Я упомянул о японской поэзии. Он попросил что-нибудь прочитать на память. Процитировал ему несколько хокку Басе и Исса. Последний вопрос был: «Какая у вас цель в жизни?» Придерживаясь курса на витиеватость и резонерство, я ответил: «Всякая поставленная цель есть ограничение своих возможностей». В духе дзенбуддизма. А врач записал за мной: «Цель пациента заключается в последовательном ограничении всех своих возможностей». О чем и заявил моим родителям. С такой целью лучшего решения, чем лечь в больницу, и не придумаешь. Кроме того, врач сослался на «стихи японских поэтов», сказал, что я приписываю своим текстам чужое авторство, и сделал вывод, что я просто слышу голоса, читающие эти стихи: «Голоса никому не известных японских поэтов. Все это без рифмы, без размера... Видно, что молодой человек писал сам».

Я говорю одно, а опытный врач, специалист, человек вроде образованный, слышит и понимает совсем другое. Во всем, что я говорю, он априори усматривает лишь симптомы болезни. Будто столкнулись две несоизмеримые картины мира, два языка, между которыми — пропасть, и перевод с одного на другой невозможен. Что создало эту пропасть? Этот вопрос тогда был для меня неразрешимой загадкой.
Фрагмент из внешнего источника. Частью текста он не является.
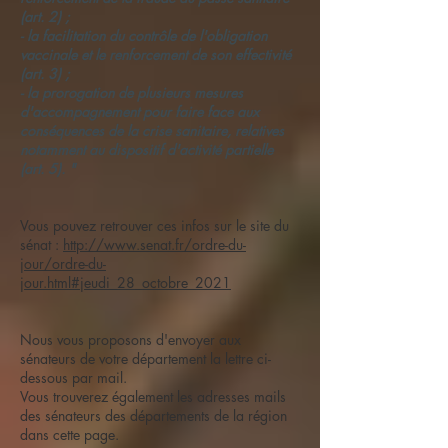
(art. 2) ;
- la facilitation du contrôle de l'obligation
vaccinale et le renforcement de son effectivité
(art. 3) ;
- la prorogation de plusieurs mesures
d'accompagnement pour faire face aux
conséquences de la crise sanitaire, relatives
notamment au dispositif d'activité partielle
(art. 5). "
Vous pouvez retrouver ces infos sur le site du
sénat :
http://www.senat.fr/ordre-du-
jour/ordre-du-
jour.html#jeudi_28_octobre_2021
Nous vous proposons d'envoyer aux
sénateurs de votre département la lettre ci-
dessous par mail.
Vous trouverez également les adresses mails
des sénateurs des départements de la région
dans cette page.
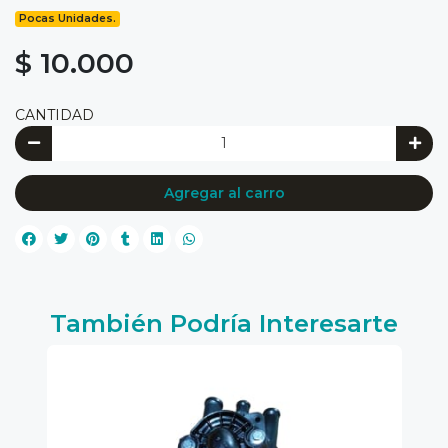
Pocas Unidades.
$ 10.000
CANTIDAD
Agregar al carro
También Podría Interesarte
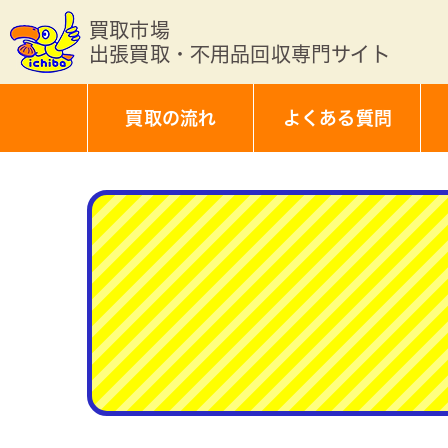
買取市場
出張買取・不用品回収専門サイト
買取の流れ
よくある質問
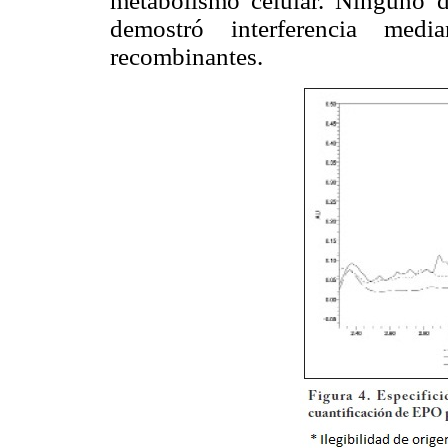
metabolismo celular. Ninguno de
demostró interferencia medi
recombinantes.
Вернувшись к обычной жизни и поступив на психфак МГУ, я продолжил изучать историю психиатрии, чтобы понять, как формировались ее фундаментальные понятия, какая концепция человека лежит в ее основе; как мыслит современный психиатр и что определило способ его мышления? Для психиатра при взгляде на пациента нечто становится очевидным. А какие культурные процессы лежат в основе этой «очевидности»?
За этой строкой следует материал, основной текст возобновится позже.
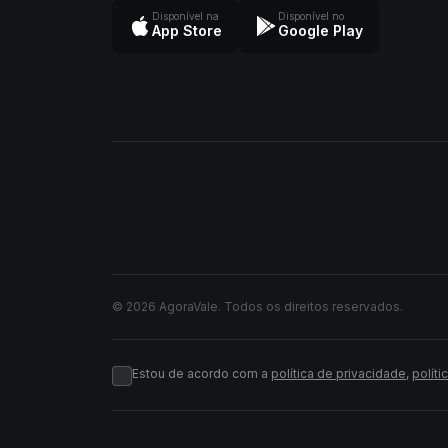
Disponível na
Disponível no
App Store
Google Play
© 2026 AgoraVale. Todos os direitos reservados.
Estou de acordo com a
política de privacidade
,
políti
Такие вопросы — за пределами психиатрии, скорее — в области истории культуры и социальных наук. Чтобы осмыслить психиатрию как феномен культуры, средств самой психиатрии недостаточно, а выход за ее границы для медика в принципе невозможен. Медицина таких задач не ставит.
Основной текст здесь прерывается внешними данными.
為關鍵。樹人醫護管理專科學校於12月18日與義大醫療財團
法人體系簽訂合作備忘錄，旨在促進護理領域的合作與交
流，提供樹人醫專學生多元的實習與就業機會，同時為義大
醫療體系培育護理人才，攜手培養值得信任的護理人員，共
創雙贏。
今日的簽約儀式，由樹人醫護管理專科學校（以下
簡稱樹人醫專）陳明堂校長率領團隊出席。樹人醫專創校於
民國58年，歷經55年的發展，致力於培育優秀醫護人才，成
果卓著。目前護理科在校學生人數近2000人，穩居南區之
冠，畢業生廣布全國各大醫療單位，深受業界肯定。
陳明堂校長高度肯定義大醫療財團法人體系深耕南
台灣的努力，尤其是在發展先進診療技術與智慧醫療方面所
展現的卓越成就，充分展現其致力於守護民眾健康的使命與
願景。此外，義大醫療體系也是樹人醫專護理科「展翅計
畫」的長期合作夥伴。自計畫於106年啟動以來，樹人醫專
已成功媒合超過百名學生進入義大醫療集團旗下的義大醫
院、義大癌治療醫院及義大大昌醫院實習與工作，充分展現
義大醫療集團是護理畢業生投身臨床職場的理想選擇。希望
Некоторые знакомые, достигнув призывного возраста, стали обращаться ко мне за советами. Я снабжал их литературой и сам расширял свои познания. С каждым из них мы под моим руководством «изучали вопрос», писали анамнез — историю их жизни и болезни; вместе с их родителями составляли план: о чем и как говорить с врачами. Потом они шли к врачу. В итоге всем без исключения выдали направления в психиатрические больницы, а там — и запланированный нами диагноз. Сбоев не было. Мой убежденный пацифизм помог освободиться от службы в армии десяткам ребят.

Я тогда прочитал классическую «Клинику психопатий» Ганнушкина, «Историю психиатрии» Каннабиха, «Справочник по психиатрии» под редакцией Снежневского, работы Кандинского, Корсакова, Гиляровского. Стал изучать западных психиатров. Бросилось в глаза отсутствие единства во взглядах разных теоретиков медицины, множество противоборствующих школ в психиатрии. Вникая в проблему, я видел: у книжных описаний мало общего с реальной жизнью психиатрических отделений, где никакого лечения на самом деле не происходит.

Постепенно я понял: опыт, полученный в больничной палате, незаменим. Сверив его с медицинской теорией, я узнал о механизмах так называемого «лечения» куда больше психиатра, пришедшего на работу после мединститута.

Ответы на некоторые мучительные вопросы, возникшие у меня в клинике, я нашел в книгах Мишеля Фуко «Рождение клиники» и «История безумия в классическую эпоху». Фуко — не психиатр, но его размышления оказались крайне ценными.

Свои рассуждения он начинает с факта: до конца XVIII века в Европе просто не было понятия «психически больной». Были специальные учреждения — работные дома, где содержались девианты: бродяги, мелкие воришки, попрошайки, карманники, даже алхимики — люди, которые не могут или не хотят адаптироваться к социальному режиму и мешают его функционированию. Место, куда их помещали, было типичным исправительным учреждением.

Но никто не называл их больными. Скорее, то были просто маргиналы, «чудаки», иногда преступники — по сути, тот самый сброд, который я и наблюдал в больнице имени Кащенко. За двести лет ничего не изменилось. Правда, диагнозов тогда не ставили: ведь психиатрия только зарождалась. Таким образом, мысль Фуко — вовсе не в том, что до конца XVIII века не было понятия «душевнобольной», но были сами больные. Он заявляет нечто куда более интересное: не было самого больного. Фуко демонстрирует, что психиатрия стала не просто по-новому изучать психические болезни — она создала их. Она сама делает из человека больного. Примерно к тем же выводам пришел и я.